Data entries
-=-=-

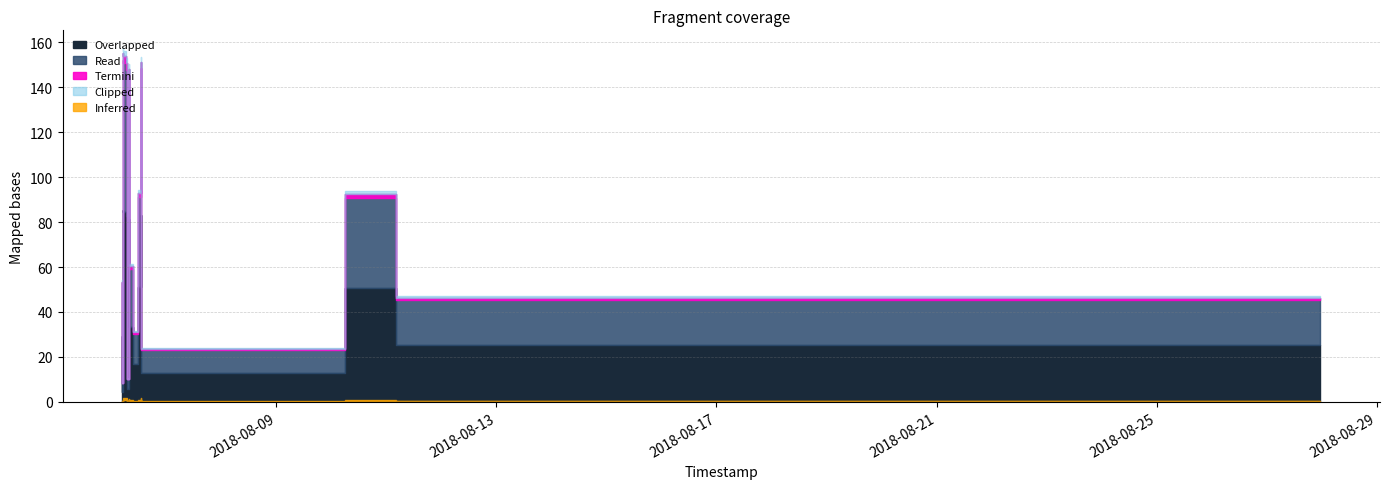

What is the difference between the maximum and minimum values?

146.8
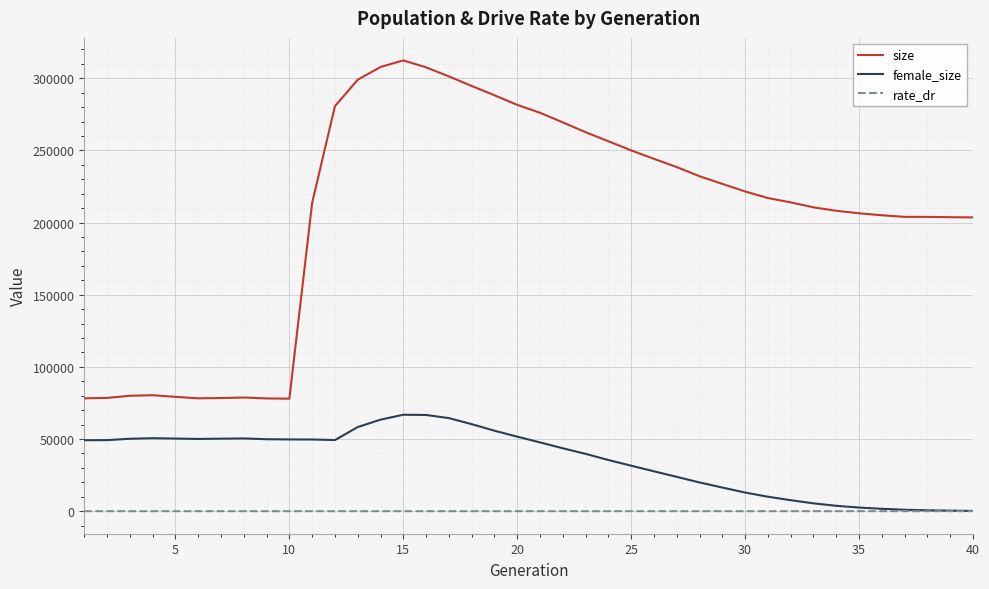

What is the minimum value for size?

77961.0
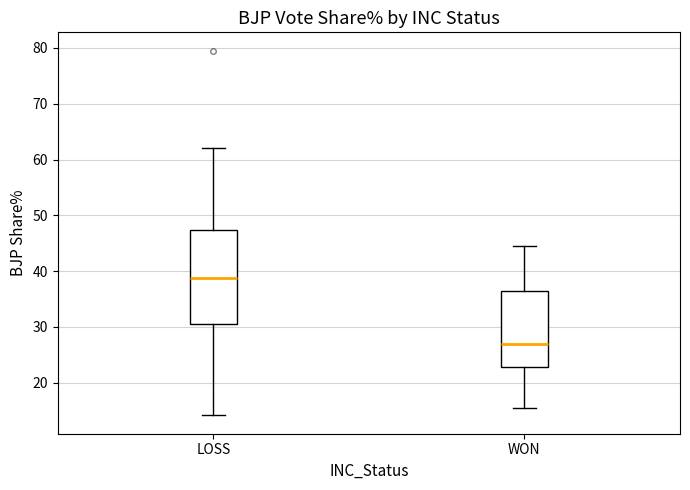

Reading left to right, transcribe this box plot: for each box, give where its median line is, the range the box spans, and where its two whiskers end, as read against the y-axis. The values are not printed on the chart, so give them approximately, as read against the axis.

LOSS: median 39, box 31 to 47, whiskers 14 to 62
WON: median 27, box 23 to 36, whiskers 15 to 45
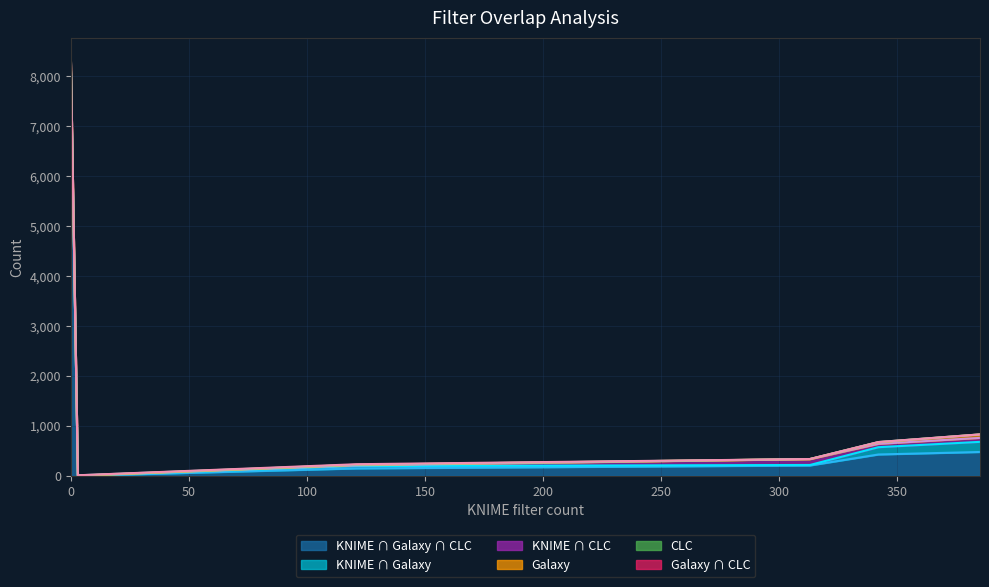

At Filter >10th percentile, list the series in order from largest to smallest.

KNIME ∩ Galaxy ∩ CLC, KNIME ∩ Galaxy, KNIME ∩ CLC, Galaxy, CLC, Galaxy ∩ CLC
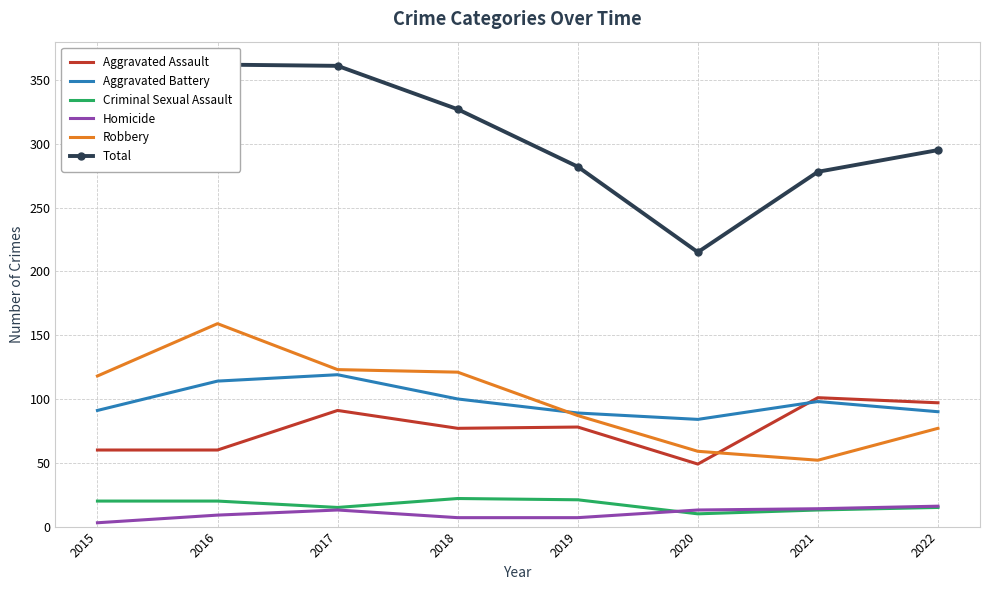

Count the number of data series in this chart.

6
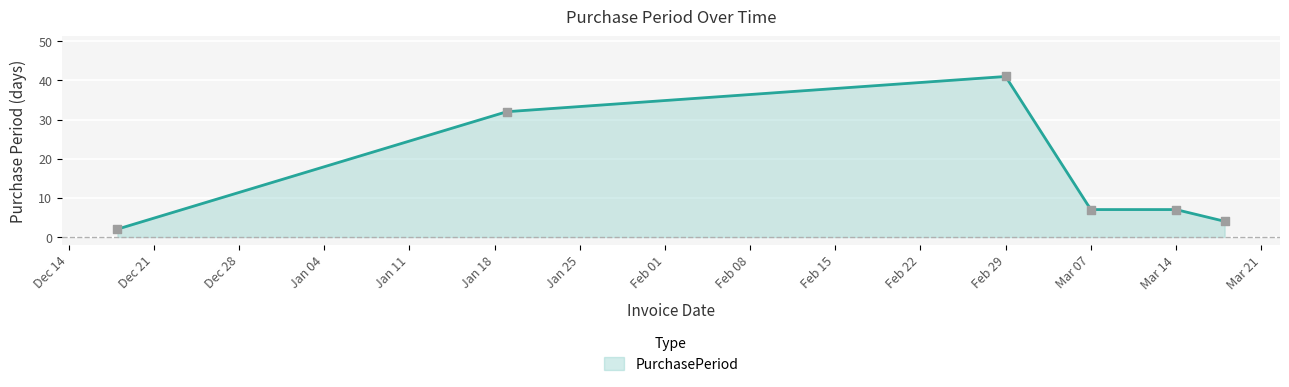

What is the lowest value of the PurchasePeriod series?

2.0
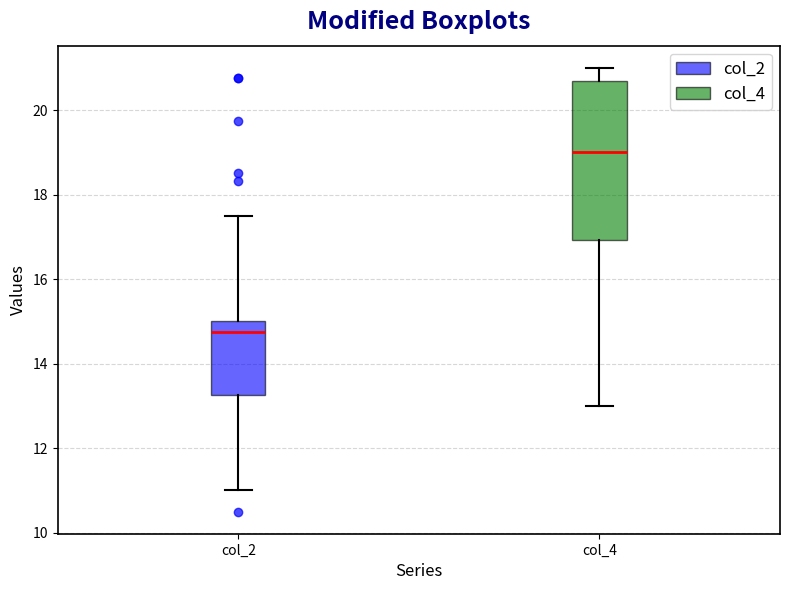

Comparing the boxes themselves (not the whiskers), which one is the tallest?

col_4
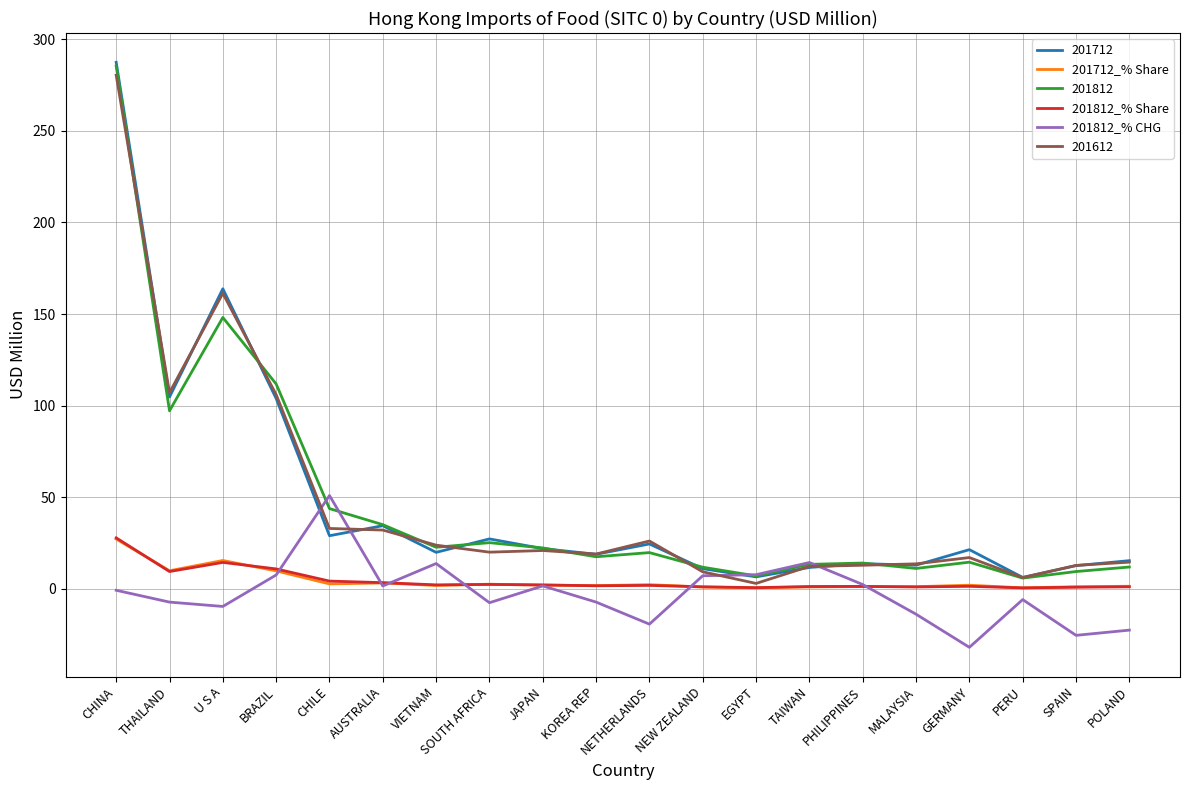

The value of 201712 at CHINA is 147.4. True or false?

False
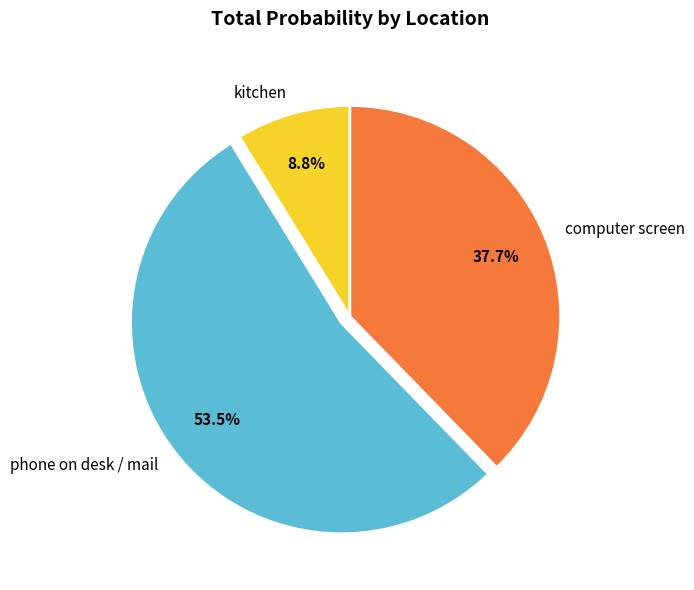

Does computer screen represent more than half of the total?

No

-=-=-

Task prompt => Write out all of the records above line for line, without changing any wording. Leave the pictures out of your copy.

Solution for this problem =>
What is the difference between the maximum and minimum values?

146.8

What is the minimum value for size?

77961.0

Reading left to right, transcribe this box plot: for each box, give where its median line is, the range the box spans, and where its two whiskers end, as read against the y-axis. The values are not printed on the chart, so give them approximately, as read against the axis.

LOSS: median 39, box 31 to 47, whiskers 14 to 62
WON: median 27, box 23 to 36, whiskers 15 to 45

At Filter >10th percentile, list the series in order from largest to smallest.

KNIME ∩ Galaxy ∩ CLC, KNIME ∩ Galaxy, KNIME ∩ CLC, Galaxy, CLC, Galaxy ∩ CLC

Count the number of data series in this chart.

6

What is the lowest value of the PurchasePeriod series?

2.0

Comparing the boxes themselves (not the whiskers), which one is the tallest?

col_4

The value of 201712 at CHINA is 147.4. True or false?

False

Does computer screen represent more than half of the total?

No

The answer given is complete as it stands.